→ DATA TO EXAMINE
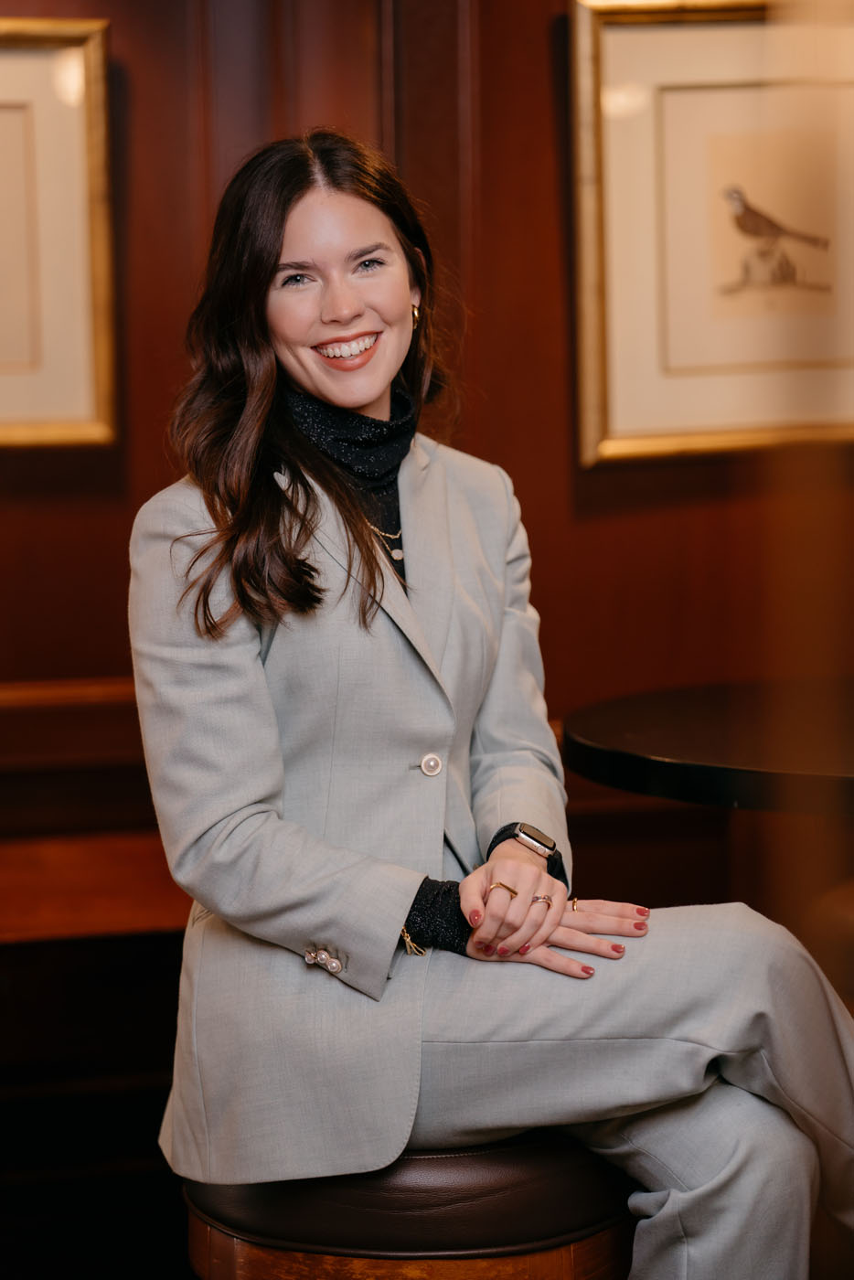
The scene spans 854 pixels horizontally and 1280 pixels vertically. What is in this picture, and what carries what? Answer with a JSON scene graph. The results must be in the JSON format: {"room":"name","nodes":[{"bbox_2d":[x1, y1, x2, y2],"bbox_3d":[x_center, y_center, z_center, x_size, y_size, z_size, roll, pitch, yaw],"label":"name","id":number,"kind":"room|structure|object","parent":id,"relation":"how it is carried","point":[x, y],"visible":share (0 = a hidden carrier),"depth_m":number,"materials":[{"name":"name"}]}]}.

---

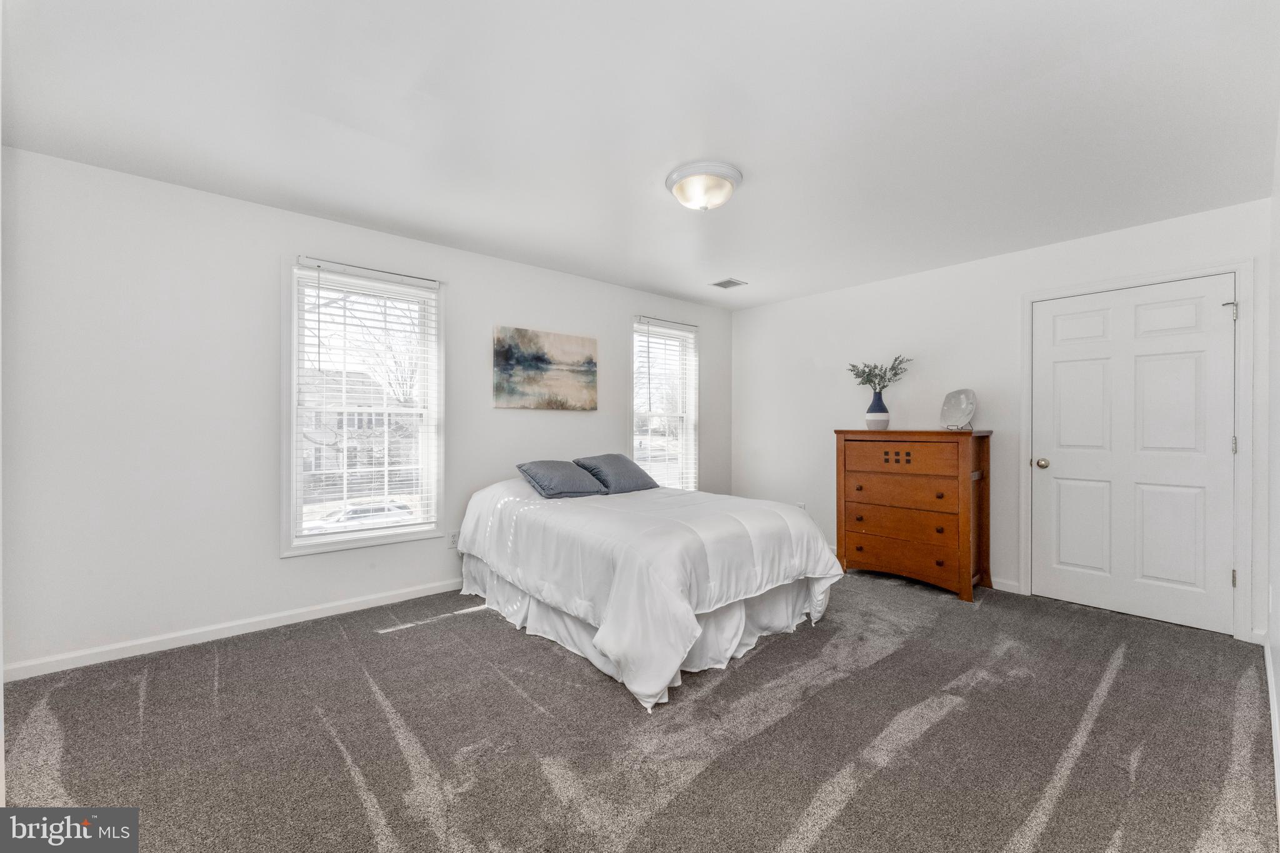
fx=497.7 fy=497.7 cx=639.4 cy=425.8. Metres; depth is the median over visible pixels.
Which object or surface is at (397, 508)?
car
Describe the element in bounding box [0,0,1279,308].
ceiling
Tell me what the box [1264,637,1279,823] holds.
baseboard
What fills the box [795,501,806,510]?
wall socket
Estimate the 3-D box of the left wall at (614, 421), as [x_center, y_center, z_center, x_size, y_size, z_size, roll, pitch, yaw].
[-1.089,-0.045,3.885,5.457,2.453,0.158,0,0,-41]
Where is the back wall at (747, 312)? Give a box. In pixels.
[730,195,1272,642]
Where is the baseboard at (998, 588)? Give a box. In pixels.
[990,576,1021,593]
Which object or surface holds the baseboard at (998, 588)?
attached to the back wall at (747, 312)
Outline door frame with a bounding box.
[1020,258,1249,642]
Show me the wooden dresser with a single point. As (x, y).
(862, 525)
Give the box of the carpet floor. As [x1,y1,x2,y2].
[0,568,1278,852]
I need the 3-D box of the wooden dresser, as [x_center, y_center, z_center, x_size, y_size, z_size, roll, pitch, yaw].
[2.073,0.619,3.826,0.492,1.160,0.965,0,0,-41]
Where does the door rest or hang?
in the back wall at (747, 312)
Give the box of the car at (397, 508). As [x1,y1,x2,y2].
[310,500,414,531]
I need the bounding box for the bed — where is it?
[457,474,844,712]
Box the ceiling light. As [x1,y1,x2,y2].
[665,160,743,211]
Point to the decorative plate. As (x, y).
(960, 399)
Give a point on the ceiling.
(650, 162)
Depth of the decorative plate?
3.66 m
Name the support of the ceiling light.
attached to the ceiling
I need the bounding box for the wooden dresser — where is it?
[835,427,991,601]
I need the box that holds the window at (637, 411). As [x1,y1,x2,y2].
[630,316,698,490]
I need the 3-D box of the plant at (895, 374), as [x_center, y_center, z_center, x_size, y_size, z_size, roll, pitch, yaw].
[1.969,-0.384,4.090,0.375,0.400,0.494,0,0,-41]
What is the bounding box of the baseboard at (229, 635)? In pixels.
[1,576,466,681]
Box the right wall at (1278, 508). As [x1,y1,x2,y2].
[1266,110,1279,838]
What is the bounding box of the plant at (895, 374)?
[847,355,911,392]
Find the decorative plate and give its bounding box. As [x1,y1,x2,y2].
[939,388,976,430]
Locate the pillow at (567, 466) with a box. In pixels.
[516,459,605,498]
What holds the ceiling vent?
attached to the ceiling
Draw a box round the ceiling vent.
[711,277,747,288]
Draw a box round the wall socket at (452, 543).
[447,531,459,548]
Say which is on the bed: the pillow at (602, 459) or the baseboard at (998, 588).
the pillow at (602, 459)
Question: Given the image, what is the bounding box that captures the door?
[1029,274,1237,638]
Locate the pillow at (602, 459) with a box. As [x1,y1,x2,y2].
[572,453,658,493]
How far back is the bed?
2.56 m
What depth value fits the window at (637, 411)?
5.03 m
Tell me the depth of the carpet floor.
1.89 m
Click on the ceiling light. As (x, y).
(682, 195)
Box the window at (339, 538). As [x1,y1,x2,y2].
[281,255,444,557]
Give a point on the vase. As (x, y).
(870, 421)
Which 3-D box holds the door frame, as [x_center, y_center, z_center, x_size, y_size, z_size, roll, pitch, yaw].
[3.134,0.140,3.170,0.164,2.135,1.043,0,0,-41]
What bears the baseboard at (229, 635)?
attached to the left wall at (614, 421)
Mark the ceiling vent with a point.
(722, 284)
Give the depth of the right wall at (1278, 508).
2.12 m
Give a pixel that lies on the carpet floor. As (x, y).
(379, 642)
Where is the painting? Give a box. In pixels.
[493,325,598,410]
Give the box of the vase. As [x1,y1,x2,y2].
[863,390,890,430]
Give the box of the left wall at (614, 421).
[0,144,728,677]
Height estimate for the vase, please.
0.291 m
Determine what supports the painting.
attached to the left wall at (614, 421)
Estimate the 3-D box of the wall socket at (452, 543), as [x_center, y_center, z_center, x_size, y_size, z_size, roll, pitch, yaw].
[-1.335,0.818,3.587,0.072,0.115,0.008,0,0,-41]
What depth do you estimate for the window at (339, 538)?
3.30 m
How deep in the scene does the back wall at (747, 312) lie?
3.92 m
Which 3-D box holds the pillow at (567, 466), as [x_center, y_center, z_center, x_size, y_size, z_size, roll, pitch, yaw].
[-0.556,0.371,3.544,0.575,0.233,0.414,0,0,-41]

→ ABOUT THIS TASK
Show all lines from the data that contain "visible".

→ COMPLETED EXERCISE
The scene spans 854 pixels horizontally and 1280 pixels vertically. What is in this picture, and what carries what? Answer with a JSON scene graph. The results must be in the JSON format: {"room":"name","nodes":[{"bbox_2d":[x1, y1, x2, y2],"bbox_3d":[x_center, y_center, z_center, x_size, y_size, z_size, roll, pitch, yaw],"label":"name","id":number,"kind":"room|structure|object","parent":id,"relation":"how it is carried","point":[x, y],"visible":share (0 = a hidden carrier),"depth_m":number,"materials":[{"name":"name"}]}]}.
fx=497.7 fy=497.7 cx=639.4 cy=425.8. Metres; depth is the median over visible pixels.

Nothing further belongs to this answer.